Time to batten down the hatches.

For equity investors, last week’s stock market declines have set the stage for a volatile year that will likely be marked by major corrections and concerns of slower-than-expected global economic growth — including in the U.S., which had its gross domestic product outlook downwardly revised last week by economists and federal policymakers.

And for fashion apparel retailers, a cautious consumer-spending environment might be the biggest headwind faced.

This past week, China’s weak yuan, cheap crude oil, sagging growth in emerging economies and a slackening in the U.S. industrial sector created a perfect storm on Wall Street not seen since last August when Chinese stocks crashed and Greek fiscal woes sent investors scurrying.

In August, some market sectors were spared. This time around the losses were global in scope with the S&P 500 losing about $1 trillion in market capitalization this past week. And a positive jobs report did little to quell fears on Wall Street, which punished the retail sector by sending stocks deep into the red.

For the week, the Dow lost 1,079 points, or 6.2 percent while the S&P 500 retreated 6 percent. The Nasdaq closed the week with a 7.3 percent decline. The S&P Retailing Industry Group ended the week down 6.7 percent.

On Friday, the WWD Global Stock Tracker fell 1.8 percent to 104.15, which is a three-month low and close to the 52-week low set last August. There are now more decliners than gainers in the tracker. For the one-year period, 34 stocks have gained while 66 have declined. The top gainers include Kose Corp., which is up 123 percent to $88.12, and Yoox Net-a-porter Group with a 80 percent increase to $34.10. Pandora A/S is up 68 percent to $128.79.

The one-year decliners include the much-scrutinized Iconix Brand Group with an 84 percent drop to $5.37 and Vince Holding Corp. with an 82 percent decline to $4.48. The Bon-Ton Stores Inc. is down 75 percent to $1.75.

The dizzy week on Wall Street is likely to repeat itself in the weeks ahead as market bears will continue to key into China’s fiscal concerns, the declining yuan and cheap gas and its spreading impact on global markets. That means more volatility. There’s also murmurings that the credit market is tightening up, which will further impact stock prices.

In the Securities Industry Financial and Financial Markets Association outlooks survey, respondents noted that “the main area of concern was the negative impact of a downshift in global economic growth and the stronger U.S. dollar.”

The survey researchers said those polled “also cited the Fed raising rates too much and/or too quickly as a risk to the downside. Other potential downside risks noted included further weakening in the manufacturing sector, oil price volatility and geopolitical risks/shocks.” As a result, credit markets are expected to tighten, which precedes declines in equity prices.

Regarding China’s financial issues and its influence on equities, one analyst said there are concerns brewing. Michael G. Thompson, managing director of global markets intelligence at S&P Capital IQ, said “the U.S. stock market appeared to be taking its directional cues from the Chinese stock market.

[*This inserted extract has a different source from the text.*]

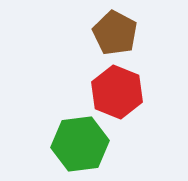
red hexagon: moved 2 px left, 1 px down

This observation overlooks the fact that investors are starting to take notice of prevailing mixed signals emanating from the U.S. economy.”

Thompson noted record-setting automobile sales, but this occurred as U.S. industrial production continues to fall. “Although the pace of job creation and light vehicle sales continues to be quite strong, industrial production and retail sales simultaneously don’t match up,” Thompson explained. “The stark divergence between industrial production and automobile sales in particular, which at face value would normally be closely related, is striking.”‘

Thompson said U.S. retail sales “have also displayed divergent economic data.”

“The year-over-year rate of change for total headline U.S. retail sales have slipped below a 2 percent growth rate for the past two months, which traditionally might be interpreted as foreshadowing growing risks of recession for the U.S. economy as it approaches a potential stalling rate,” Thompson said. “But if we exclude the negative influence of highly volatile and declining gasoline service station sales, as well as the positive influence from historically strong auto sales, the resulting growth rate of what we consider to be a more core reading of retail sales is much healthier at 3.4 percent and 3.6 percent in October and November, respectively.”

Thompson said under normal conditions, the analysis would conclude with a “healthier picture portrayed by retail sales excluding gasoline sales, but such optimism does ignore the fact that the U.S. consumer continues to save, rather than spend, most of the windfall from steep declines in household energy-related expenditures.”

For fashion apparel retailers, getting consumers to spend those savings will be a challenge moving forward. This past week, retail analysts were hoping gift card redemptions would help boost sales. Meanwhile, specialty apparel retailers can blame warm weather in November and December for lousy sales.

Planalytics Inc. said in their market report Friday that the “latest analytics show the total weather impact on apparel specialty stores was a negative $572 million” from Nov. 1 through the end of the year compared to the same period last year. The results exclude sales at department stores, discounters and online.